Department of Psychology, University of Jyväskylä, P.O. Box 35, 40014, Jyvaskyla, Finland.
Niilo Mäki Institute, P.O. Box 35, 40014, Jyvaskyla, Finland.
Eur Child Adolesc Psychiatry. 2020 Sep;29(9):1237-1249. doi: 10.1007/s00787-019-01437-y. Epub 2019 Nov 11.
The aim of the present study was to investigate associations between internalizing and externalizing symptoms and deficits in executive functions (EF) as well as to examine the overall heterogeneity of EFs in a sample of preschool children attending a psychiatric clinic (n = 171). First, based on cut-off points signifying clinical levels of impairment on the parent-completed Child Behavior Checklist (CBCL), children were assigned into groups of internalizing, externalizing, combined or mild symptoms and compared to a reference group (n = 667) with regard to day care teacher ratings of EFs on the Attention and Executive Function Rating Inventory-Preschool (ATTEX-P). Second, latent profile analysis (LPA) was employed to identify distinct subgroups of children representing different EF profiles with unique strengths and weaknesses in EFs. The first set of analyses indicated that all symptom groups had more difficulties in EFs than the reference group did, and the internalizing group had less inhibition-related problems than the other symptom groups did. Using LPA, five EF profiles were identified: average, weak average, attentional problems, inhibitory problems, and overall problems. The EF profiles were significantly associated with gender, maternal education level, and psychiatric symptom type. Overall, the findings suggest that the comparison of means of internalizing and externalizing groups mainly captures the fairly obvious differences in inhibition-related domains among young psychiatric outpatient children, whereas the person-oriented approach, based on individual differences, identifies heterogeneity related to attentional functions, planning, and initiating one's action. The variability in EF difficulties suggests that a comprehensive evaluation of a child's EF profile is important regardless of the type of psychiatric symptoms the child presents with.

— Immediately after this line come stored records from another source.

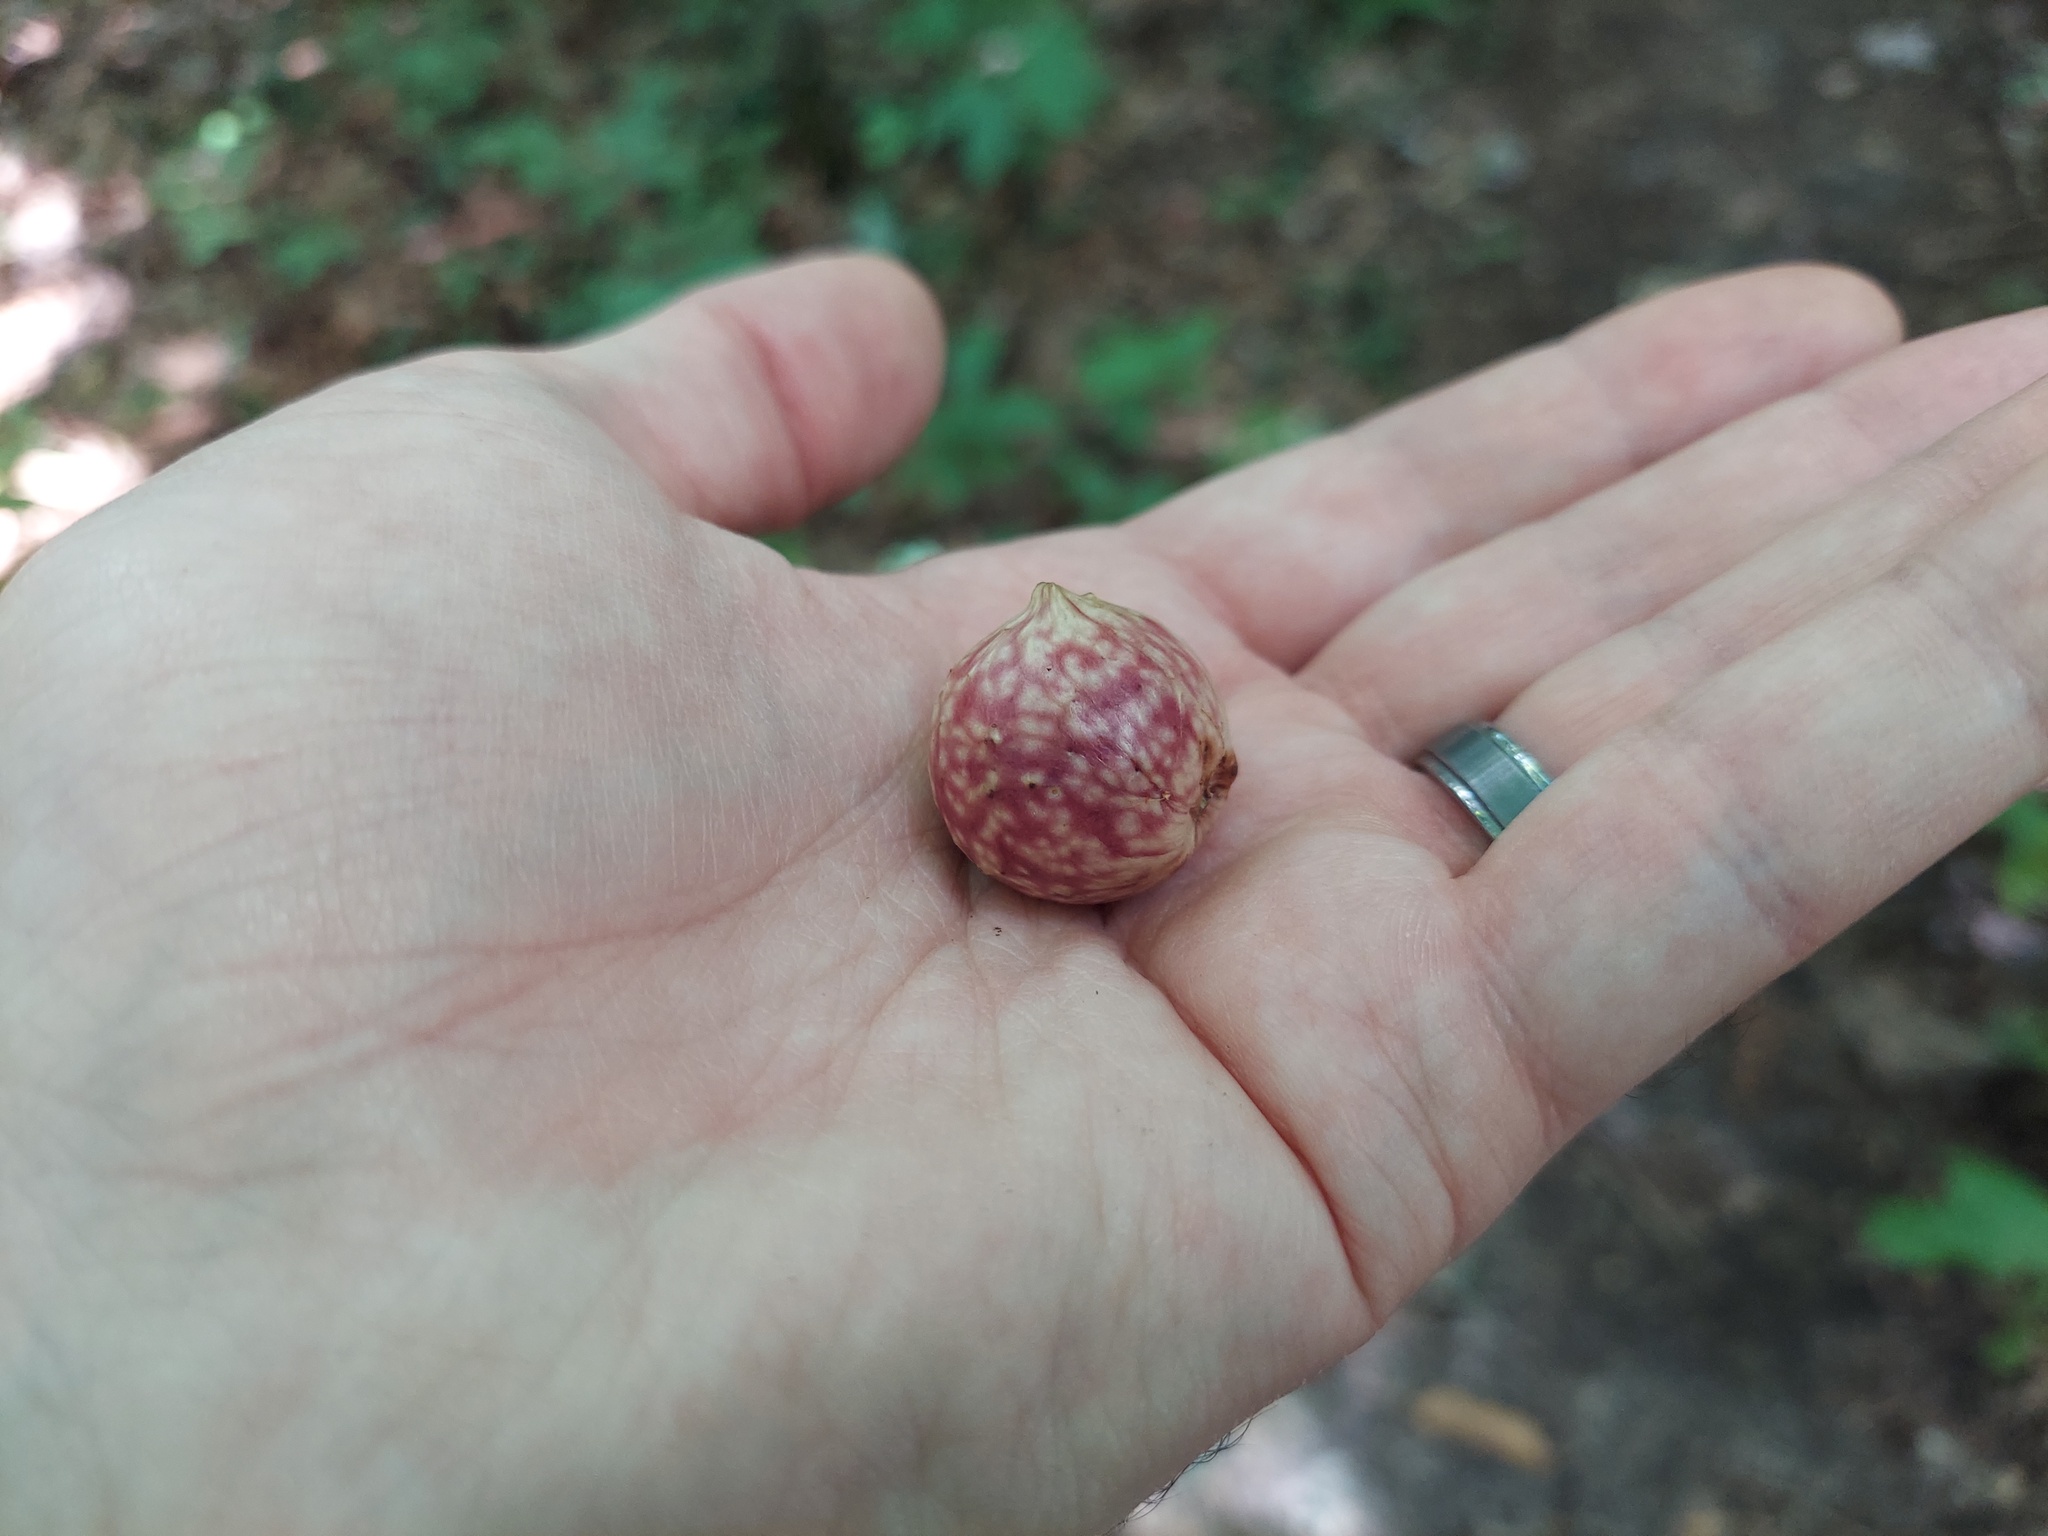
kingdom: Animalia
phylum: Arthropoda
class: Insecta
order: Hymenoptera
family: Cynipidae
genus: Amphibolips
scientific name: Amphibolips
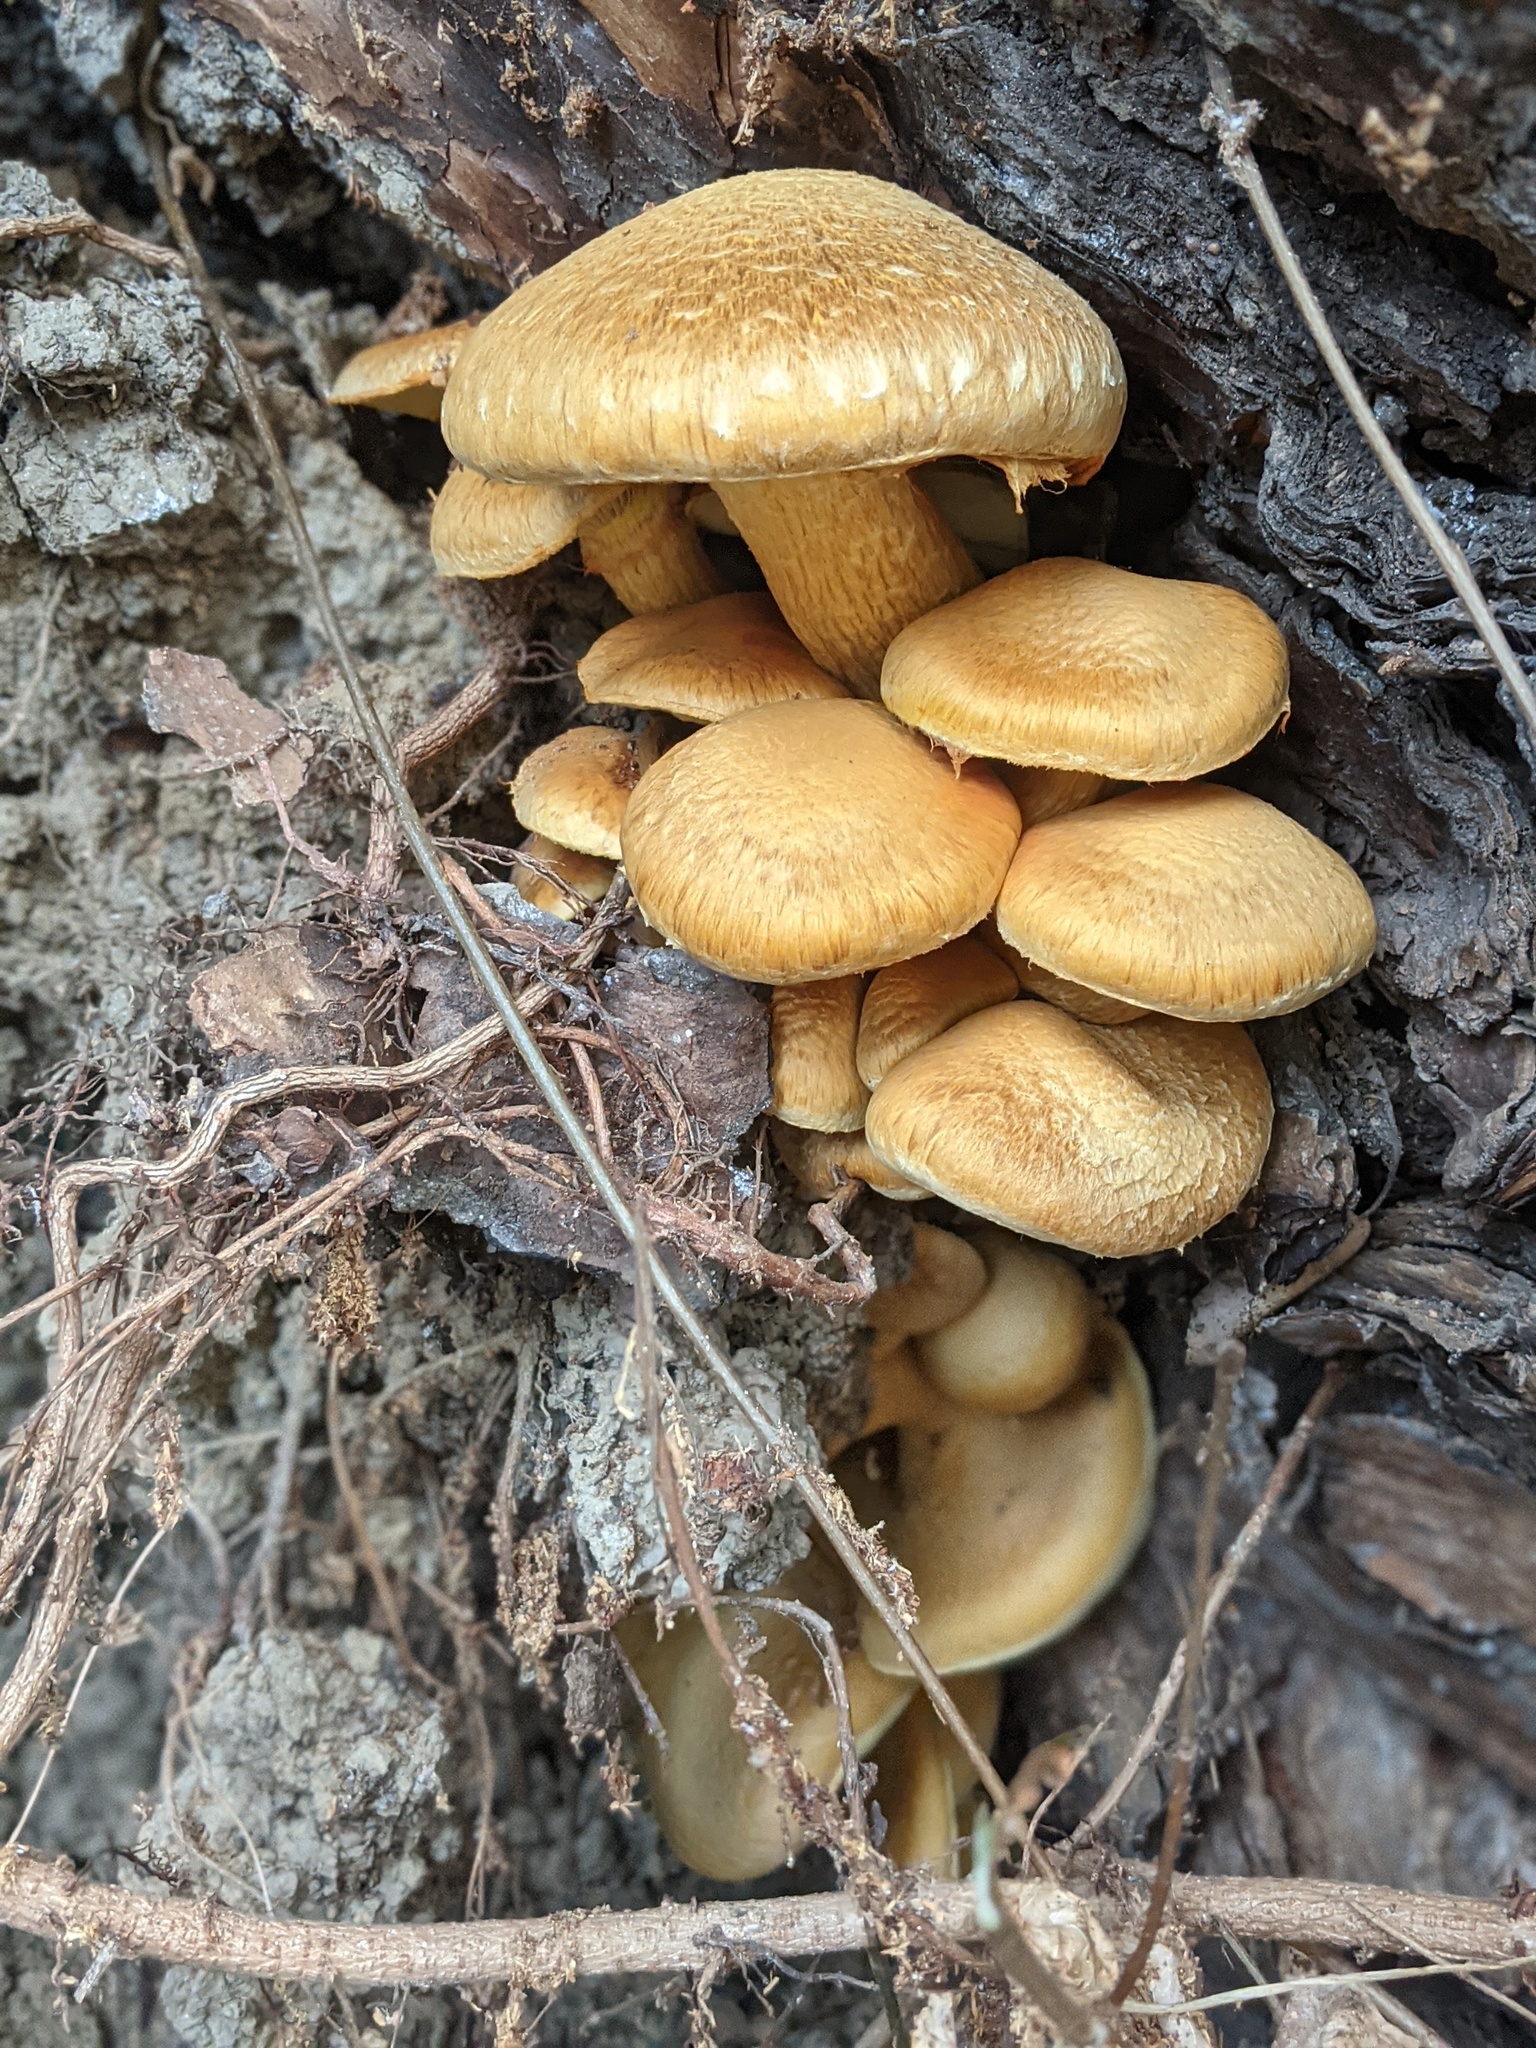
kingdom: Fungi
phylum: Basidiomycota
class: Agaricomycetes
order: Agaricales
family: Hymenogastraceae
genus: Gymnopilus
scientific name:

本研究旨在探究内化和外化症状与执行功能(EF)缺陷之间的关系,并检查在参加精神病诊所的学龄前儿童样本中 EF 的整体异质性(n=171)。首先,基于表示父母完成的儿童行为检查表(CBCL)上临床损伤水平的截止点,将儿童分为内化、外化、合并或轻度症状组,并与参考组(n=667)进行比较,比较标准是日托教师在注意力和执行功能评定量表-学龄前(ATTEX-P)上对 EF 的评定。其次,采用潜在剖面分析(LPA)来识别具有独特 EF 优势和劣势的不同 EF 模式的不同儿童亚组。第一组分析表明,所有症状组的 EF 都比参考组困难,内化组的抑制相关问题比其他症状组少。使用 LPA,确定了五个 EF 模式:平均、较弱平均、注意力问题、抑制问题和整体问题。EF 模式与性别、母亲教育水平和精神症状类型显著相关。总体而言,研究结果表明,内化和外化组之间的均值比较主要捕捉了年轻精神科门诊儿童在抑制相关领域的相当明显的差异,而基于个体差异的面向个体的方法则确定了与注意力功能、计划和启动自己的行动相关的异质性。EF 困难的可变性表明,无论儿童表现出何种类型的精神症状,对儿童 EF 模式的全面评估都很重要。